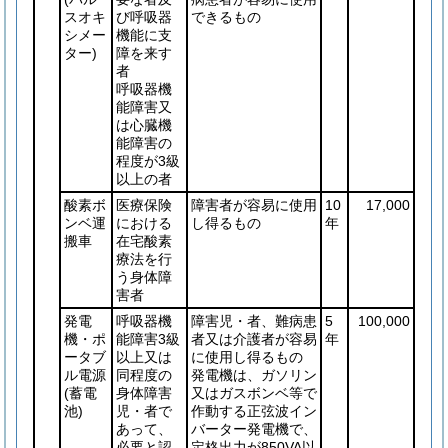
スオキ
び呼吸器
できるもの
シメー
機能に支
ター)
障を来す
者
呼吸器機
能障害又
は心臓機
能障害の
程度が3級
以上の者
酸素ボ
医療保険
障害者が容易に使用
10
17,000
ンベ運
における
し得るもの
年
搬車
在宅酸素
療法を行
う身体障
害者
発電
呼吸器機
障害児・者、難病患
5
100,000
機・ポ
能障害3級
者又は介護者が容易
年
ータブ
以上又は
に使用し得るもの
ル電源
同程度の
発電機は、ガソリン
(蓄電
身体障害
又はガスボンベ等で
池)
児・者で
作動する正弦波イン
あって、
バーター発電機で、
必要と認
定格出力が850VA以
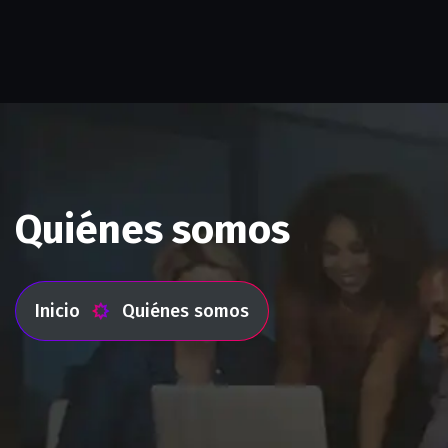
Quiénes somos
Inicio
Quiénes somos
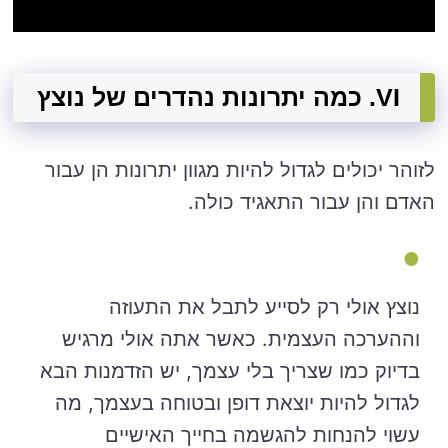
VI. כמה יתרונות נהדרים של נוצץ
לזוהר יכולים לגדול להיות מגוון יתרונות הן עבור
האדם והן עבור התאגיד כולה.
נוצץ אולי רק לסייע לתבל את התעוזה
וההערכה העצמית. כאשר אתה אולי מרגיש
בדיוק כמו שצריך בלי עצמך, יש הזדמנות הבא
לגדול להיות יוצאת דופן ובטוחה בעצמך, מה
עשוי להנחות להגשמה בחייך האישיים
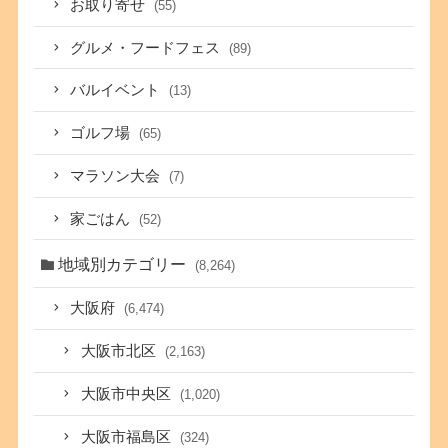
お取り寄せ
(55)
グルメ・フードフェス
(89)
バルイベント
(13)
ゴルフ場
(65)
マラソン大会
(7)
家ごはん
(52)
地域別カテゴリー
(8,264)
大阪府
(6,474)
大阪市北区
(2,163)
大阪市中央区
(1,020)
大阪市福島区
(324)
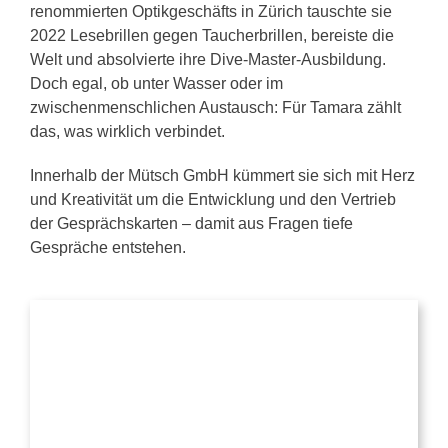
renommierten Optikgeschäfts in Zürich tauschte sie
2022 Lesebrillen gegen Taucherbrillen, bereiste die
Welt und absolvierte ihre Dive-Master-Ausbildung.
Doch egal, ob unter Wasser oder im
zwischenmenschlichen Austausch: Für Tamara zählt
das, was wirklich verbindet.
Innerhalb der Mütsch GmbH kümmert sie sich mit Herz
und Kreativität um die Entwicklung und den Vertrieb
der Gesprächskarten – damit aus Fragen tiefe
Gespräche entstehen.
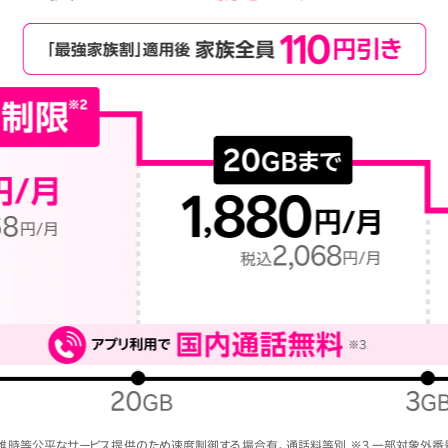
混雑時等公平なサービス提供のため速度制御する場合有。通話料等別 ※3 一部対象外番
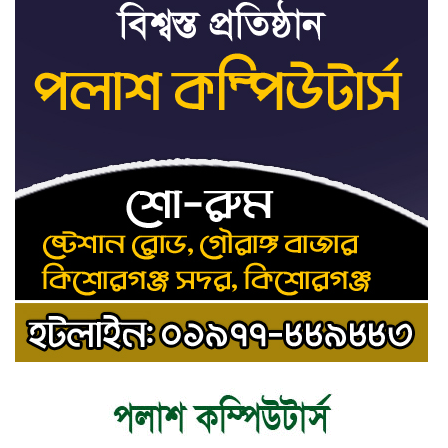
ট্রাইব্যুনালকে প্রসিকিউটর
তাড়াইলে রাউতি মানবসেবা ফাউন্ডেশনের
৯
আয়োজনে কাফন-দাফন বিষয়ক বিশেষ
প্রশিক্ষণ কর্মশালা
৪ বিভাগে অতি ভারি বৃষ্টির সতর্কবার্তা
১০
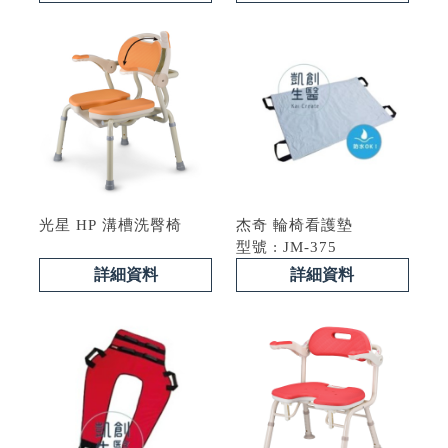
光星 HP 溝槽洗臀椅
杰奇 輪椅看護墊
型號 : JM-375
詳細資料
詳細資料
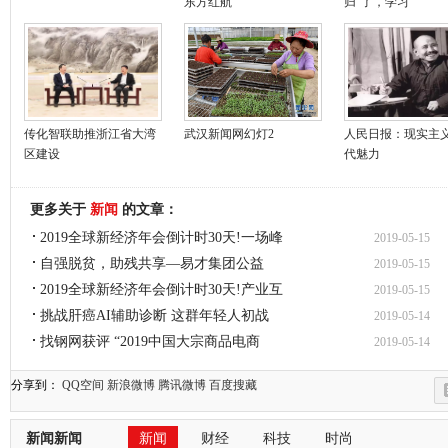
东方红航
归”了，学习
传化智联助推浙江省大湾
武汉新闻网幻灯2
人民日报：现实主
区建设
代魅力
更多关于
新闻
的文章：
2019全球新经济年会倒计时30天!一场峰
2019-05-15
自强脱贫，助残共享—易才集团公益
2019-05-15
2019全球新经济年会倒计时30天!产业互
2019-05-15
挑战肝癌AI辅助诊断 这群年轻人初战
2019-05-14
找钢网获评 “2019中国大宗商品电商
2019-05-14
分享到：
QQ空间
新浪微博
腾讯微博
百度搜藏
新闻新闻
新闻
财经
科技
时尚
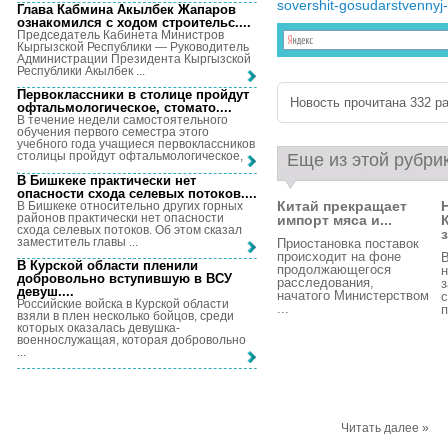
sovershit-gosudarstvennyj-v
Глава Кабмина Акылбек Жапаров
ознакомился с ходом строительс...
.
Председатель Кабинета Министров
Кыргызской Республики — Руководитель
Администрации Президента Кыргызской
Республики Акылбек ...
Первоклассники в столице пройдут
Новость прочитана 332 ра
офтальмологическое, стомато...
.
В течение недели самостоятельного
обучения первого семестра этого
учебного года учащиеся первоклассников
столицы пройдут офтальмологическое, ...
Еще из этой рубри
В Бишкеке практически нет
опасности схода селевых потоков...
.
Китай прекращает
В Бишкеке относительно других горных
районов практически нет опасности
импорт мяса и...
схода селевых потоков. Об этом сказал
з
заместитель главы ...
Приостановка поставок
происходит на фоне
В
В Курской области пленили
продолжающегося
н
добровольно вступившую в ВСУ
расследования,
з
девуш...
.
начатого Министерством
с
Российские войска в Курской области
...
п
взяли в плен несколько бойцов, среди
которых оказалась девушка-
военнослужащая, которая добровольно
...
Читать далее »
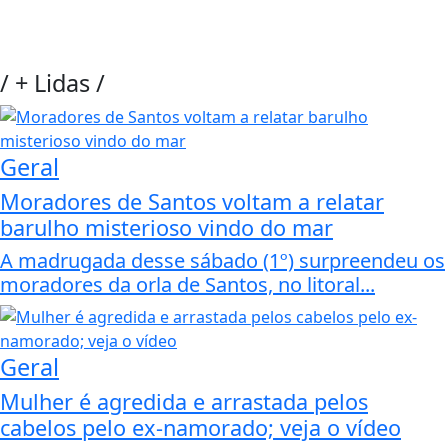
/
+ Lidas
/
Geral
Moradores de Santos voltam a relatar
barulho misterioso vindo do mar
A madrugada desse sábado (1º) surpreendeu os
moradores da orla de Santos, no litoral...
Geral
Mulher é agredida e arrastada pelos
cabelos pelo ex-namorado; veja o vídeo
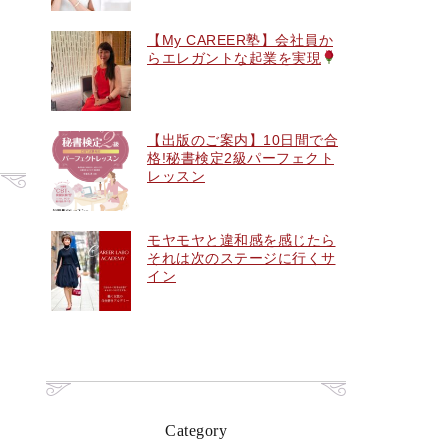
【My CAREER塾】会社員か
らエレガントな起業を実現
【出版のご案内】10日間で合
格!秘書検定2級パーフェクト
レッスン
モヤモヤと違和感を感じたら
それは次のステージに行くサ
イン
Category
---
Without including any picture, set down the listing above exactly as it appears.

## Task answer:
スオキ
び呼吸器
できるもの
シメー
機能に支
ター)
障を来す
者
呼吸器機
能障害又
は心臓機
能障害の
程度が3級
以上の者
酸素ボ
医療保険
障害者が容易に使用
10
17,000
ンベ運
における
し得るもの
年
搬車
在宅酸素
療法を行
う身体障
害者
発電
呼吸器機
障害児・者、難病患
5
100,000
機・ポ
能障害3級
者又は介護者が容易
年
ータブ
以上又は
に使用し得るもの
ル電源
同程度の
発電機は、ガソリン
(蓄電
身体障害
又はガスボンベ等で
池)
児・者で
作動する正弦波イン
あって、
バーター発電機で、
必要と認
定格出力が850VA以
Quiénes somos
Inicio
Quiénes somos
VI. כמה יתרונות נהדרים של נוצץ
לזוהר יכולים לגדול להיות מגוון יתרונות הן עבור
האדם והן עבור התאגיד כולה.
נוצץ אולי רק לסייע לתבל את התעוזה
וההערכה העצמית. כאשר אתה אולי מרגיש
בדיוק כמו שצריך בלי עצמך, יש הזדמנות הבא
לגדול להיות יוצאת דופן ובטוחה בעצמך, מה
עשוי להנחות להגשמה בחייך האישיים
お取り寄せ
(55)
グルメ・フードフェス
(89)
バルイベント
(13)
ゴルフ場
(65)
マラソン大会
(7)
家ごはん
(52)
地域別カテゴリー
(8,264)
大阪府
(6,474)
大阪市北区
(2,163)
大阪市中央区
(1,020)
大阪市福島区
(324)
renommierten Optikgeschäfts in Zürich tauschte sie
2022 Lesebrillen gegen Taucherbrillen, bereiste die
Welt und absolvierte ihre Dive-Master-Ausbildung.
Doch egal, ob unter Wasser oder im
zwischenmenschlichen Austausch: Für Tamara zählt
das, was wirklich verbindet.
Innerhalb der Mütsch GmbH kümmert sie sich mit Herz
und Kreativität um die Entwicklung und den Vertrieb
der Gesprächskarten – damit aus Fragen tiefe
Gespräche entstehen.
混雑時等公平なサービス提供のため速度制御する場合有。通話料等別 ※3 一部対象外番
ট্রাইব্যুনালকে প্রসিকিউটর
তাড়াইলে রাউতি মানবসেবা ফাউন্ডেশনের
৯
আয়োজনে কাফন-দাফন বিষয়ক বিশেষ
প্রশিক্ষণ কর্মশালা
৪ বিভাগে অতি ভারি বৃষ্টির সতর্কবার্তা
১০
光星 HP 溝槽洗臀椅
杰奇 輪椅看護墊
型號 : JM-375
詳細資料
詳細資料
东方红航
归”了，学习
传化智联助推浙江省大湾
武汉新闻网幻灯2
人民日报：现实主
区建设
代魅力
更多关于
新闻
的文章：
2019全球新经济年会倒计时30天!一场峰
2019-05-15
自强脱贫，助残共享—易才集团公益
2019-05-15
2019全球新经济年会倒计时30天!产业互
2019-05-15
挑战肝癌AI辅助诊断 这群年轻人初战
2019-05-14
找钢网获评 “2019中国大宗商品电商
2019-05-14
分享到：
QQ空间
新浪微博
腾讯微博
百度搜藏
新闻新闻
新闻
财经
科技
时尚
sovershit-gosudarstvennyj-v
Глава Кабмина Акылбек Жапаров
ознакомился с ходом строительс...
.
Председатель Кабинета Министров
Кыргызской Республики — Руководитель
Администрации Президента Кыргызской
Республики Акылбек ...
Первоклассники в столице пройдут
Новость прочитана 332 ра
офтальмологическое, стомато...
.
В течение недели самостоятельного
обучения первого семестра этого
учебного года учащиеся первоклассников
столицы пройдут офтальмологическое, ...
Еще из этой рубри
В Бишкеке практически нет
опасности схода селевых потоков...
.
Китай прекращает
В Бишкеке относительно других горных
районов практически нет опасности
импорт мяса и...
схода селевых потоков. Об этом сказал
з
заместитель главы ...
Приостановка поставок
происходит на фоне
В
В Курской области пленили
продолжающегося
н
добровольно вступившую в ВСУ
расследования,
з
девуш...
.
начатого Министерством
с
Российские войска в Курской области
...
п
взяли в плен несколько бойцов, среди
которых оказалась девушка-
военнослужащая, которая добровольно
...
Читать далее »
/
+ Lidas
/
Geral
Moradores de Santos voltam a relatar
barulho misterioso vindo do mar
A madrugada desse sábado (1º) surpreendeu os
moradores da orla de Santos, no litoral...
Geral
Mulher é agredida e arrastada pelos
cabelos pelo ex-namorado; veja o vídeo
【My CAREER塾】会社員か
らエレガントな起業を実現
【出版のご案内】10日間で合
格!秘書検定2級パーフェクト
レッスン
モヤモヤと違和感を感じたら
それは次のステージに行くサ
イン
Category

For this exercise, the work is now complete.